Um míssil antibalístico GBI, usado pelo sistema de estacionamento terrestre GMD, custava inicialmente $70 milhões, e, depois de remodelado – $90 milhões. Perante tal preço, nem se pode falar de avolumadas encomendas em série. Por isso, uma vez por vários anos, se compram algumas unidades do GBI. Os antimísseis menos potentes, capazes de interceptar mísseis de médio alcance, se compram cada ano em lotes de 20-50 unidades. Até os EUA, com um orçamento militar gigantesco, não se dão ao luxo de adquirir mais. Diante disso, não há motivos de supor que tal tarefa seja exequível no caso da China.
É sabido que os complexos de mísseis da DAM fazem uma parte integrante do sistema de proteção contra ataques aéreos do eventual adversário. Claro que constituem uma componente dispendiosa, sem se considerar, contudo, a mais importante. A melhor proteção contra os mísseis balísticos passa, como dantes, pela capacidade de um país de infligir um golpe preventivo. Os complexos de DAM super-dispendiosos seriam necessários para interceptar alguns mísseis que se escapem à destruição na terra e possam ser lançados.

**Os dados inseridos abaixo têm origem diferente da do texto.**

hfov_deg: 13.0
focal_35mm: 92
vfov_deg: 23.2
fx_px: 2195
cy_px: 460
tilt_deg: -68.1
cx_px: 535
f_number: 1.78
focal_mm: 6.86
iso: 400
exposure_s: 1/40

Contra quem poderia a China virar o seu sistema de DAM? Não teria sentido, se fosse este virado contra os EUA e a Rússia. O arsenal estratégico da China se mantém diminuto e os chineses não têm chances de causar danos sérios ao potencial estratégico militar da Rússia e ou dos EUA.

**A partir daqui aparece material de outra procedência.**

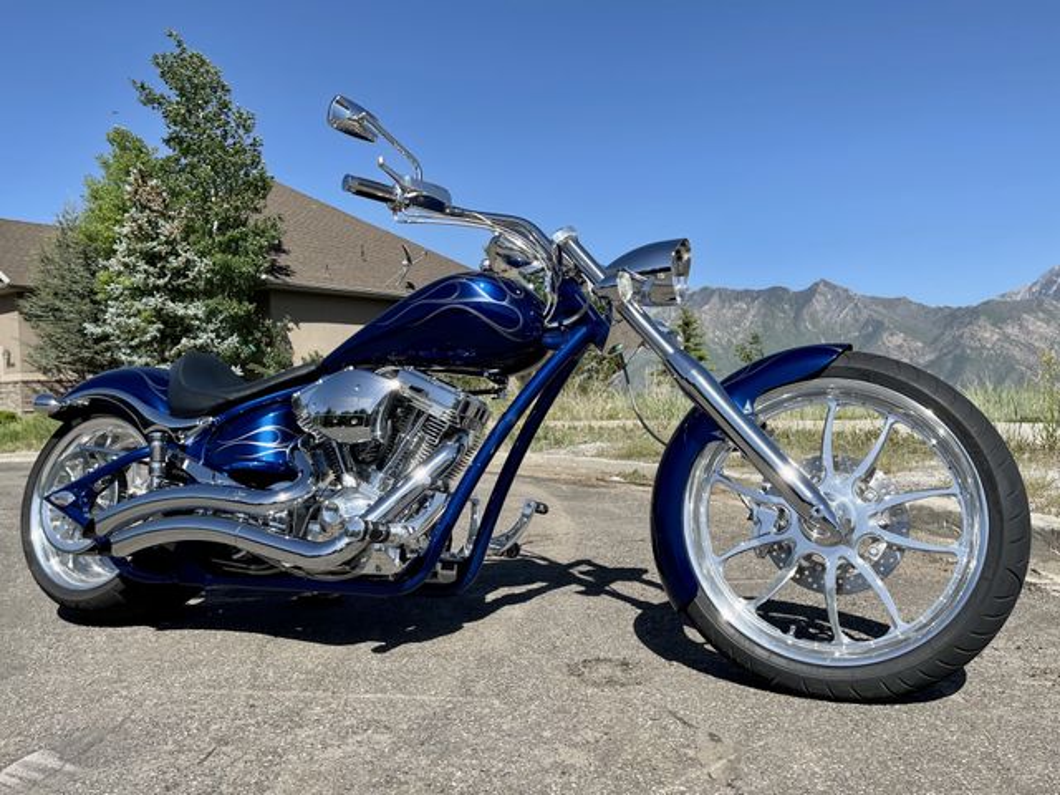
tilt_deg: -1.1
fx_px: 796
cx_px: 530
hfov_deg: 67.3
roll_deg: -0.3
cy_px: 398
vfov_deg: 53.1
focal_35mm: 26
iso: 32
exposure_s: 1/3448
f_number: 1.6
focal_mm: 5.1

É óbvio, porém, que a DAM deverá assegurar a proteção da China contra ataques de mísseis de alguns países asiáticos limítrofes, cujos potenciais nucleares ou balísticos se encontram em estado embrionário. Um dos "destinatários" da DAM chinesa poderia vir a ser a Índia que dispõe de mísseis destinados, antes de mais, para dissuadir a China. Ao que se apurou, as Forças Armadas indianas contam com algumas dezenas de cargas nucleares. Enquanto isso, a Índia conseguiu significativos sucessos na criação de mísseis balísticos de alcance médio, embora o seu número atual se estime em algumas dezenas. Por outro lado, o potencial balístico defensivo da China não seria suficiente para rechaçar ataques do adversário.

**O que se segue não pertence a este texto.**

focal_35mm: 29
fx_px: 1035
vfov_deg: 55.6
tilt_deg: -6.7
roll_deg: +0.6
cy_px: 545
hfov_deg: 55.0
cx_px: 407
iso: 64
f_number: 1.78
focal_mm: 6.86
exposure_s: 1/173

O Agni 5, cotado como o mais caro e eficiente míssil balístico indiano, com o raio de alcance maior a 5.000 km, custa apenas $9 milhões, ou seja, 10 vezes menos do que o GBI norte-americano. Além disso, o Agni 5 é mais barato que o sistema chinês munido do míssil KT-2, capaz de garantir a intercepção do Agni 5. Todavia, ninguém pode garantir o êxito definitivo de intercepção.
Em face disso, a China terá de avolumar os investimentos em meios de reconhecimento aéreo e espacial, bem como nos sistemas ofensivos convencionais que estejam em condições de neutralizar o potencial militar indiano. A Índia, por sua vez, terá que empreender os esforços visando um desempenho acelerado do seu sistema de DAM, um tanto menosprezado até hoje.
O Taiwan também se empenha na projeção de mísseis balísticos de médio alcance. Não obstante a diminuição da tensão entre a ilha e a China continental, as obras de aperfeiçoamento de mísseis taiwaneses estão em pleno andamento. Antigamente, estas armas podiam atingir Xangai, mas agora, a julgar por declarações oficiais, são capazes de constituir ameaça para as regiões centrais chinesas, inclusive Pequim.
A Coreia do Sul está executando um programa de criação de mísseis balísticos de alcance de 800 km. O Paquistão e a Coreia do Norte também possuem os arsenais de mísseis de alcance médio potentes. Ambos os países mantêm as relações de amizade com a China, enfrentando sérios desafios internos imprevisíveis.
Não é de admirar, pois, que a China, situada numa zona instável, tenha decidido optar pelo próprio sistema de DAM. A sua criação fará com que os outros Estados da região se esforcem por fortalecer os seus respectivos potenciais estratégicos.